TASKS ->
1. Do these statements agree with the election reform article? (a) The proposal would keep the Federal Election Commission and give it a stronger director. (b) Democracy 21 is headed by Fred Wertheimer. (c) The article was originally published on March 29, 2002. Answer yes or no for each, and quote the deciding words of the text.
2. Which names of people, including the poster's username, appear in the election reform article? List each name once.

PAGE EXCERPT ->
::::::::

To: Mephisto who wrote (3378)3/29/2002 2:16:53 PM
From: Mephisto  Respond to of 15516
 
Fighting to put teeth into election reforms
Jules Witcover
sunspot.net
Originally published Mar 27, 2002

WASHINGTON -- Not satisfied with enactment of
the strongest campaign finance reform since the
Watergate years, reformers are about to launch
another drive to put backbone in the election
enforcement agency that for years has been a
pushover for errant candidates and
influence-buyers.

The idea is to abolish the Federal Election Commission
and create a new agency led by a strong-minded
independent director with the muscle to achieve real
compliance with the new law.

The proposal is being crafted by a task force under the
aegis of Democracy 21, a pro-reform think tank headed by
Fred Wertheimer, a leader in the recently successful drive
to curb the flow of unregulated "soft" money into federal
elections.

::::::::

ENTRIES SUPPLIED ->
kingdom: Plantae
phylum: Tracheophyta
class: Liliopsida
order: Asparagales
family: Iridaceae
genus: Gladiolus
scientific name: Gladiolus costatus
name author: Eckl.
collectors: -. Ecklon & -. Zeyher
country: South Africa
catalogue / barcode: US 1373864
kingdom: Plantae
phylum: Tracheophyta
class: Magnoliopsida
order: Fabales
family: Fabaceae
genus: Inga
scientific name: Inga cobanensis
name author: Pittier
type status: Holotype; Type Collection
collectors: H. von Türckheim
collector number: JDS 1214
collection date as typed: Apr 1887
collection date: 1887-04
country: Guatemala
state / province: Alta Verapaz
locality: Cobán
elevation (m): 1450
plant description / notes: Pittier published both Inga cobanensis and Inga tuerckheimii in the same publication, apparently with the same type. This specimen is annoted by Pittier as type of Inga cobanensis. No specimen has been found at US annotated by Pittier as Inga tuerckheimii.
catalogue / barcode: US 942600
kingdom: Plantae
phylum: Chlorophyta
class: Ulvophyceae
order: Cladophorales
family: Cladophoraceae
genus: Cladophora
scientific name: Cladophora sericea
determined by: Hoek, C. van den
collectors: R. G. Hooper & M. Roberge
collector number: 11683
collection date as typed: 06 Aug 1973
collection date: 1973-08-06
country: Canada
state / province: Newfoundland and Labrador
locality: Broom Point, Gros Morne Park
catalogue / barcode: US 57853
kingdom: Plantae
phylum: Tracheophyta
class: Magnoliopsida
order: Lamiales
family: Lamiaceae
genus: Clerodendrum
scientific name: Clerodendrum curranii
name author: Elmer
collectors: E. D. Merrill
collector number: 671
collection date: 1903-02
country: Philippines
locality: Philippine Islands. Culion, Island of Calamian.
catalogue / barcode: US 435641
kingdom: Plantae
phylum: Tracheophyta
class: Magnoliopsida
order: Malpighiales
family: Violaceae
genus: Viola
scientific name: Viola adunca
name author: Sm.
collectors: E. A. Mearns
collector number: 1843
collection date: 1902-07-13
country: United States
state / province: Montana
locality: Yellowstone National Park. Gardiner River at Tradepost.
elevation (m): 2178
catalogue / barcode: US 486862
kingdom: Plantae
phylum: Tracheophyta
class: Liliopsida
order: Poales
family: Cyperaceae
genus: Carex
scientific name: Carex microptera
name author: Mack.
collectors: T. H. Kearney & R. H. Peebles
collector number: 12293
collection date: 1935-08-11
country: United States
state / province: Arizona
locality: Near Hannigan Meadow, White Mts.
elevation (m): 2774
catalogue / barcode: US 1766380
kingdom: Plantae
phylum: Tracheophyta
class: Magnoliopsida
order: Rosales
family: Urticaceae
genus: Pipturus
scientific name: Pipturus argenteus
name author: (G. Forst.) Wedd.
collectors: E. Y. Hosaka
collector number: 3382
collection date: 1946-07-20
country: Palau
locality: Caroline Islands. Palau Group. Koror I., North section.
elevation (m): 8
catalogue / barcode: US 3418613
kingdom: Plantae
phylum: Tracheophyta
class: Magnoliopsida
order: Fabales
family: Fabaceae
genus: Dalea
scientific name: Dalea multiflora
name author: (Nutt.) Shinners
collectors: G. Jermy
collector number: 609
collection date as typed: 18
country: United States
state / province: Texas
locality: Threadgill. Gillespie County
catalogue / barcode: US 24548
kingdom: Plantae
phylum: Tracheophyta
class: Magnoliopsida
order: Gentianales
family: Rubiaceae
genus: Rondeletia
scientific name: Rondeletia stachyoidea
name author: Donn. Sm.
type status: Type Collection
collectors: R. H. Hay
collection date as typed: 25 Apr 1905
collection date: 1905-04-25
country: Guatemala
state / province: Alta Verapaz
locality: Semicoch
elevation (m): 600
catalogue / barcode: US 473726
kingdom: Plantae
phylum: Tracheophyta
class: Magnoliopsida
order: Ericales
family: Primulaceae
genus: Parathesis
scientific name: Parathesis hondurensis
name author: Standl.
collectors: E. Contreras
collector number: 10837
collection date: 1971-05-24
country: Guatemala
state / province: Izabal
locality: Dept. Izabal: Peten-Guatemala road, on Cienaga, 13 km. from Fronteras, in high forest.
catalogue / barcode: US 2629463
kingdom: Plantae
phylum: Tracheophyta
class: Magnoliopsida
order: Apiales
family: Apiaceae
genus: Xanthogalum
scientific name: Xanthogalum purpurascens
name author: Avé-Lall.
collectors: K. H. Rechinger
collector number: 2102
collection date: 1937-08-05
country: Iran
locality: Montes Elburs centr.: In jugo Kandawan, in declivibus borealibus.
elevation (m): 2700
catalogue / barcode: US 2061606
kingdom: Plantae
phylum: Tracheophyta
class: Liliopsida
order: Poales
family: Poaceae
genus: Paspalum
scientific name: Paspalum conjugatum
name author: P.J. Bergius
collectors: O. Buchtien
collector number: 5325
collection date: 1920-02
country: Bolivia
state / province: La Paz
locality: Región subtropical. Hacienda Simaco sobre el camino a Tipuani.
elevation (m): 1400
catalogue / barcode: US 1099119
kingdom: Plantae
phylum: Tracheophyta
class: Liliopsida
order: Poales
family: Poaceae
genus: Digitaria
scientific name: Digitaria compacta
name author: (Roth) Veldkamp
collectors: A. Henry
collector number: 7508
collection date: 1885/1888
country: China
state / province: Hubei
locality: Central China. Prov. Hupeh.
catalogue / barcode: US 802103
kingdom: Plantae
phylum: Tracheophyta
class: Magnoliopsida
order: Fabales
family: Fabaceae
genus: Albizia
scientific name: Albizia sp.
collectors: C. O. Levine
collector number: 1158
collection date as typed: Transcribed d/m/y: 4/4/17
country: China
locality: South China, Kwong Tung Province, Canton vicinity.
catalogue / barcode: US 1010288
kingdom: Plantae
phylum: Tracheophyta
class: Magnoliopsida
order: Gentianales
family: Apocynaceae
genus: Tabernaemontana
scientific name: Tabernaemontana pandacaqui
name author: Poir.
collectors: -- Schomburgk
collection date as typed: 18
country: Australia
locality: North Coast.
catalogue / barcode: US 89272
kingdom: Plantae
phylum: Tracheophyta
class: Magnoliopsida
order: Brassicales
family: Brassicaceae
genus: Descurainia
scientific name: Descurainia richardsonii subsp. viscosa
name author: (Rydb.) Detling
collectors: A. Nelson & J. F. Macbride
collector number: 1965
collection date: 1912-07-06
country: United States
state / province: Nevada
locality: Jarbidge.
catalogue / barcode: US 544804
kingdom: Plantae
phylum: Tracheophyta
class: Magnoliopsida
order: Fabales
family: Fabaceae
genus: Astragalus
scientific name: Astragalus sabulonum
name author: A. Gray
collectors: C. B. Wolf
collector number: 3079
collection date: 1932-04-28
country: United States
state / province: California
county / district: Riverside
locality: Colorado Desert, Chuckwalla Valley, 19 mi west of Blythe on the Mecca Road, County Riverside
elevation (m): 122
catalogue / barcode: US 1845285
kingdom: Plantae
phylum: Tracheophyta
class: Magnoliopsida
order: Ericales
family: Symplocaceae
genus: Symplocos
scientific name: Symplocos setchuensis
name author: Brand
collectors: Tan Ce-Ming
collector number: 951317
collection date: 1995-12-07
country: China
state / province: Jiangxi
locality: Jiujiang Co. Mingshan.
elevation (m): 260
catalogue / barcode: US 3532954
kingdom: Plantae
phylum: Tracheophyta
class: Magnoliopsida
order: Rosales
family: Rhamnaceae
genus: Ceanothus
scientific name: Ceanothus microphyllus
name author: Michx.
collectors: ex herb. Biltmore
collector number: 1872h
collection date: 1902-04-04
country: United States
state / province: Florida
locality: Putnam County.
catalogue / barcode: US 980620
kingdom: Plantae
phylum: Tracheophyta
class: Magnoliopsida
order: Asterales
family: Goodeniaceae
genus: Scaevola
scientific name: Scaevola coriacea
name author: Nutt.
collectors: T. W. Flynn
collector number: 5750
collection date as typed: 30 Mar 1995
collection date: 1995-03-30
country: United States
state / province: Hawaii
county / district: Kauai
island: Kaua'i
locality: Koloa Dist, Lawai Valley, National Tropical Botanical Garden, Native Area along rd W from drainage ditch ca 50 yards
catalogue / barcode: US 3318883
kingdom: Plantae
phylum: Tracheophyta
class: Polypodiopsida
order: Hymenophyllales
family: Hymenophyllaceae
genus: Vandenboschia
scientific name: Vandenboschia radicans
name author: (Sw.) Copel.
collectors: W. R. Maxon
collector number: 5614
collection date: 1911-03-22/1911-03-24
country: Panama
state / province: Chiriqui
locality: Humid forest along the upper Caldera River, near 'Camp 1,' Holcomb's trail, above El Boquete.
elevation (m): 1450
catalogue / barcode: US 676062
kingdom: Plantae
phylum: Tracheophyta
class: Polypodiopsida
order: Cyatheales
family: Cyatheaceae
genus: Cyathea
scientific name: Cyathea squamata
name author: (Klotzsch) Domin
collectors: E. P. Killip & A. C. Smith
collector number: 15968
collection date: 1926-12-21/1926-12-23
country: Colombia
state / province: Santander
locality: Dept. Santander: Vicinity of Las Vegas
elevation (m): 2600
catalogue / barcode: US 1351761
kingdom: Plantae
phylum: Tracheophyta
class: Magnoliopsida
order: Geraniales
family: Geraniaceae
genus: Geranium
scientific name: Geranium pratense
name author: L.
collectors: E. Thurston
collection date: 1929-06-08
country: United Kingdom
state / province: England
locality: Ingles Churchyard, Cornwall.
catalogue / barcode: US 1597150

::::::::

OUTPUTS BY TASK ->
1.
(a) No: "The idea is to abolish the Federal Election Commission"
(b) Yes: "a pro-reform think tank headed by Fred Wertheimer"
(c) No: "Originally published Mar 27, 2002"

2.
Mephisto
Jules Witcover
Fred Wertheimer